Less than 3 km away, outside the Samajwadi Party office, party workers had removed Congress vice president Rahul Gandhi's cut-outs from outside the party office well before the counting started. Later Chief Minister Akhilesh Yadav insisted the alliance would survive the crash landing. For a long time, small groups of party workers who had gathered spoke with hope how the trends could change. Others trooped to the temple down the road.
A few hours later, they gave up. The writing was on the wall.
By the evening, the BJP had won 312 seats and a 39 per cent vote, just three percentage points less than 2014 general elections' 42 per cent vote share when the party had netted 71 of the state's 80 Lok Sabha seats.
The office of the Congress, which conceded that its organisational structure in the state was in shambles, wore a deserted look through the day. Ditto the BSP office that ended in the third place, after the BJP and the SP.

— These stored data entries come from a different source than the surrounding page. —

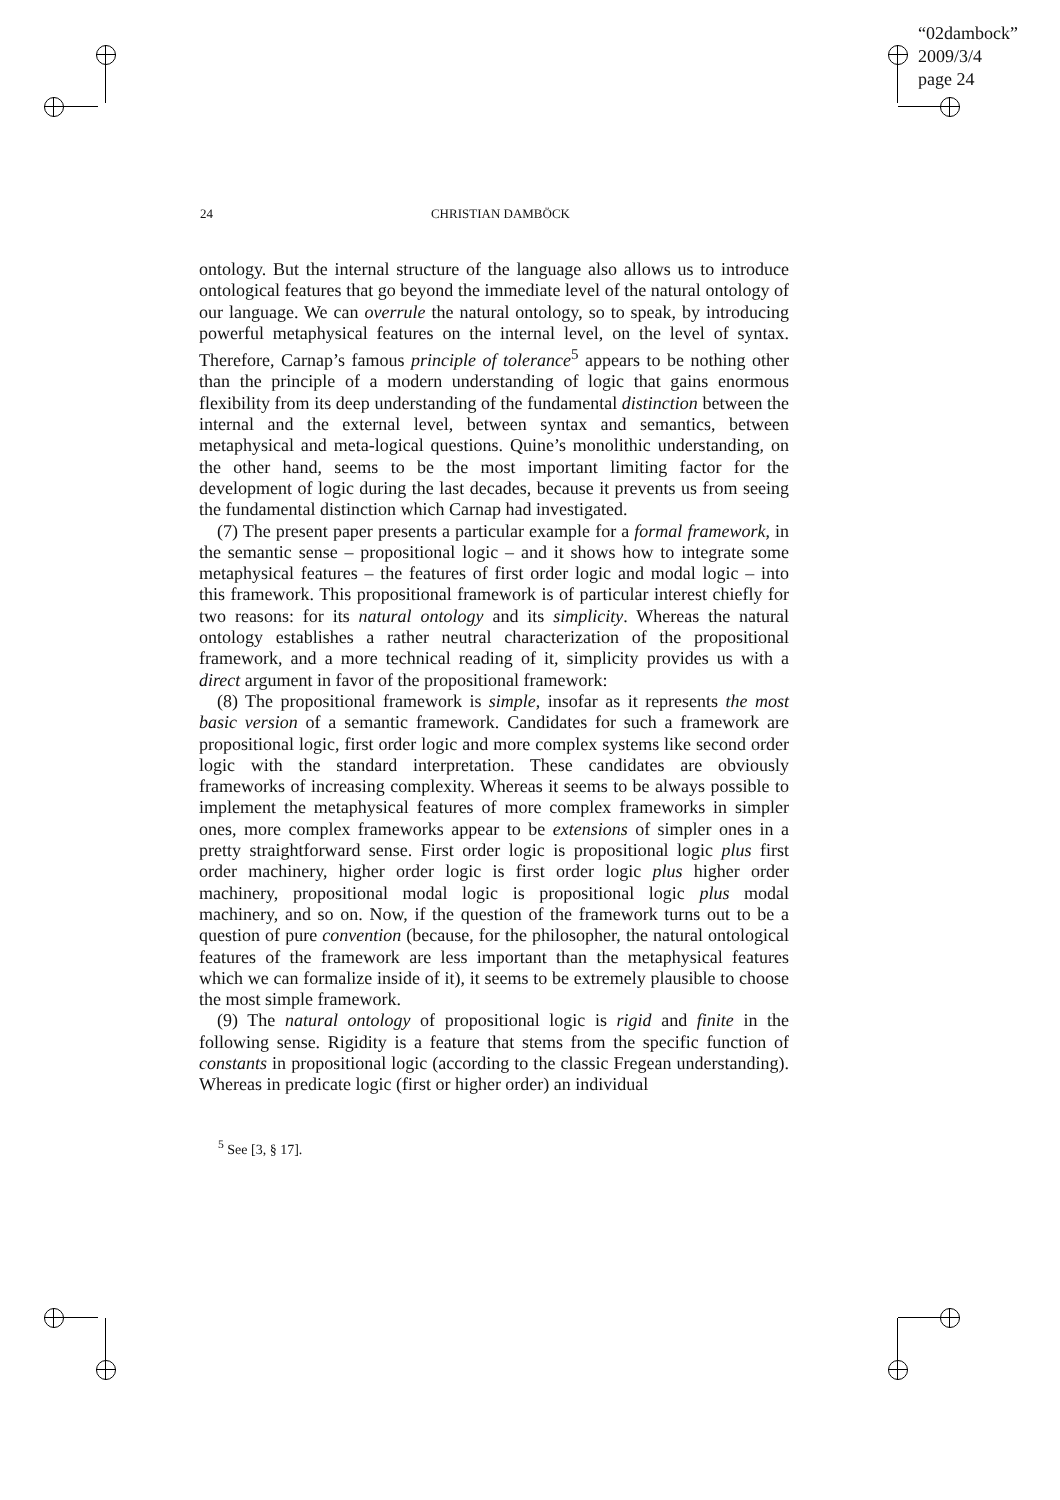“02dambock”
2009/3/4
page 24
24 CHRISTIAN DAMBÖCK
ontology. But the internal structure of the language also allows us to introduce ontological features that go beyond the immediate level of the natural ontology of our language. We can overrule the natural ontology, so to speak, by introducing powerful metaphysical features on the internal level, on the level of syntax. Therefore, Carnap’s famous principle of tolerance<sup>5</sup> appears to be nothing other than the principle of a modern understanding of logic that gains enormous flexibility from its deep understanding of the fundamental distinction between the internal and the external level, between syntax and semantics, between metaphysical and meta-logical questions. Quine’s monolithic understanding, on the other hand, seems to be the most important limiting factor for the development of logic during the last decades, because it prevents us from seeing the fundamental distinction which Carnap had investigated.
(7) The present paper presents a particular example for a formal framework, in the semantic sense – propositional logic – and it shows how to integrate some metaphysical features – the features of first order logic and modal logic – into this framework. This propositional framework is of particular interest chiefly for two reasons: for its natural ontology and its simplicity. Whereas the natural ontology establishes a rather neutral characterization of the propositional framework, and a more technical reading of it, simplicity provides us with a direct argument in favor of the propositional framework:
(8) The propositional framework is simple, insofar as it represents the most basic version of a semantic framework. Candidates for such a framework are propositional logic, first order logic and more complex systems like second order logic with the standard interpretation. These candidates are obviously frameworks of increasing complexity. Whereas it seems to be always possible to implement the metaphysical features of more complex frameworks in simpler ones, more complex frameworks appear to be extensions of simpler ones in a pretty straightforward sense. First order logic is propositional logic plus first order machinery, higher order logic is first order logic plus higher order machinery, propositional modal logic is propositional logic plus modal machinery, and so on. Now, if the question of the framework turns out to be a question of pure convention (because, for the philosopher, the natural ontological features of the framework are less important than the metaphysical features which we can formalize inside of it), it seems to be extremely plausible to choose the most simple framework.
(9) The natural ontology of propositional logic is rigid and finite in the following sense. Rigidity is a feature that stems from the specific function of constants in propositional logic (according to the classic Fregean understanding). Whereas in predicate logic (first or higher order) an individual
<sup>5</sup> See [3, § 17].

But if the BJP's one-step-at-a-time approach ensured it did not trip during either the campaign, or the celebrations, the AAP seemed to trip in the all guns blazing style. It repeated the BJP's mistake in Bihar, possibly encouraged by the exit polls that forecast it was within striking distance in Punjab.
Before the counting started, enthusiastic party workers had gathered outside Delhi Chief Minister Arvind Kejriwal's home. The venue was decorated with rows of green, saffron and white balloons and LED screens installed to keep the crowds informed about the good news as it comes. And then there was a stack of brooms, the party's election symbol that could be waved for the cameras. AAP did end up as the second largest party in Punjab - a distant second. Late in the evening, the brooms were quietly packed up and taken away.